Conformal PM2.5 Mapping Under Spatial Covariate Shift: Satellite-Reanalysis Fusion for Africa's Green Industrial Transition
A new AI system reveals severe air quality blind spots in East Africa
Researchers from Kwame Nkrumah University of Science and Technology (KNUST) have developed a novel machine learning system for mapping fine particulate matter (PM2.5) across Africa, addressing critical data gaps for the continent's green industrial transition. Their approach fuses satellite data with atmospheric reanalysis, training a LightGBM model on 2,068,901 records from 404 monitoring locations across 29 African countries (OpenAQ, 2017-2022).
Under rigorous 5-fold location-grouped spatial cross-validation, the model achieves RMSE = 30.83 ± 5.07 µg/m³ and MAE = 14.54 ± 1.66 µg/m³, but reveals a low R² of 0.134, starkly contrasting with random-split benchmarks (>0.90). This reflects genuine geographic generalization difficulty rather than model failure. Split conformal prediction targeting 90% marginal coverage exposes severe degradation in East Africa (actual coverage 65.3% vs. nominal 90%), consistent with medium-strength covariate shift in humidity and boundary layer height. The team operationalizes these findings through regional reliability flags (High/Medium/Low/Unreliable) and a monitor prioritization score to direct infrastructure toward highest-burden unmonitored populations, directly supporting SDGs 3.9, 7.1.2, 9, 11.6.2, and 13.
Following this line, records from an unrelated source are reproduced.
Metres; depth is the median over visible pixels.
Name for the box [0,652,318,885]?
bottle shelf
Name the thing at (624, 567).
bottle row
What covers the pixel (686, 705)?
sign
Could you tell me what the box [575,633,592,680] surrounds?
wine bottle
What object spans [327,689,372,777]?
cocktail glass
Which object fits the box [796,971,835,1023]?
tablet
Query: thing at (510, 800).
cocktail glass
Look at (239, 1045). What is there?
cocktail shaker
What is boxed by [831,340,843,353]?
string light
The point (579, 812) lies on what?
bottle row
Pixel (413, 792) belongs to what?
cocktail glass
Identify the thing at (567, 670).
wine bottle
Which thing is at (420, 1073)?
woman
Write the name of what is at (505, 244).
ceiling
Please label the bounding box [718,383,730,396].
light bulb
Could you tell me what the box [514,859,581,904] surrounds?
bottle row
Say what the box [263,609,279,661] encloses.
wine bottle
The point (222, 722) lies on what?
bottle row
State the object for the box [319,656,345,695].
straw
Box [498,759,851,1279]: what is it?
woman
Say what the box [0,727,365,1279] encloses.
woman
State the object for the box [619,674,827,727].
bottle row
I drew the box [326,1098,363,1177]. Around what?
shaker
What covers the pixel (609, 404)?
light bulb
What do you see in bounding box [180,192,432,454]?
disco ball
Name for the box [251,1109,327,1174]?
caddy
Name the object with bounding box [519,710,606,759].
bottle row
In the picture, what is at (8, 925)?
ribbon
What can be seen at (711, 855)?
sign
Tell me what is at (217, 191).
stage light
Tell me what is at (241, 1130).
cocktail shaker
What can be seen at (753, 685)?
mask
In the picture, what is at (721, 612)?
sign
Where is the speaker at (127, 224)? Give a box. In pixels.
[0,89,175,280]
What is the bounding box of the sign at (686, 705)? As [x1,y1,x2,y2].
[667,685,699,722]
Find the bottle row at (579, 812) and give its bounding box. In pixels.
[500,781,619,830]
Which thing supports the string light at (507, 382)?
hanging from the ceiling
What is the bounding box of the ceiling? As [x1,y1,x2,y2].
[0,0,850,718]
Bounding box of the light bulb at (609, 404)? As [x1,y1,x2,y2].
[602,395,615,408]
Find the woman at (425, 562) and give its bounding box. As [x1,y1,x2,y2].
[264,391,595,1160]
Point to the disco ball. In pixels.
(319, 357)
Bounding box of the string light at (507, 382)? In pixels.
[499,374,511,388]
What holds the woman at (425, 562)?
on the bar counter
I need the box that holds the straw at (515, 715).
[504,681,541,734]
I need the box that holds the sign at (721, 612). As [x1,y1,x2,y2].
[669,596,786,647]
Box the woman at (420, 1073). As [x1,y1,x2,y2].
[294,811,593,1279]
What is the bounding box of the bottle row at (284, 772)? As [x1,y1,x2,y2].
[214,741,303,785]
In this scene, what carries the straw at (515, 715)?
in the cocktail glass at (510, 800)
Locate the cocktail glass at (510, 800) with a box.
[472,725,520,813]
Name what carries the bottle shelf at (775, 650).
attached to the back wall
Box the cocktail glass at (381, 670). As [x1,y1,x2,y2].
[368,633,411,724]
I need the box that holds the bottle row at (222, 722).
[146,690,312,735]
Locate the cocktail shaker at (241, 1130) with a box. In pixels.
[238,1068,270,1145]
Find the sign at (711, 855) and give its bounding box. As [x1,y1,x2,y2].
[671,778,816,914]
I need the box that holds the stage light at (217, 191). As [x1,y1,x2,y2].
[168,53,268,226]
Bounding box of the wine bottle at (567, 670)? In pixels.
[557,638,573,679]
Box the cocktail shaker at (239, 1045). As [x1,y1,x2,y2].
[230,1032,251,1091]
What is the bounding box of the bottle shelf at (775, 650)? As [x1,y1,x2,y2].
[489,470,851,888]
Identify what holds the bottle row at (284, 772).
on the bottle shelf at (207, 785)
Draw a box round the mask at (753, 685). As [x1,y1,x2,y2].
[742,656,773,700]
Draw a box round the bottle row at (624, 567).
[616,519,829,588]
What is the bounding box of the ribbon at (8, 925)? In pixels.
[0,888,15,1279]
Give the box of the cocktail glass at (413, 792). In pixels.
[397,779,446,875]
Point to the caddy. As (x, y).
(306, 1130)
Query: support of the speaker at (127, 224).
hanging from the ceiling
- Model trained on 2,068,901 records from 404 monitoring locations across 29 African countries
- Conformal prediction reveals East Africa coverage drops to 65.3% vs. 90% nominal due to covariate shift
- Systems outputs regional reliability flags and a monitor prioritization score for infrastructure planning
Why It Matters
Trustworthy AI for air quality monitoring in data-scarce regions, guiding infrastructure investments and public health policy across Africa.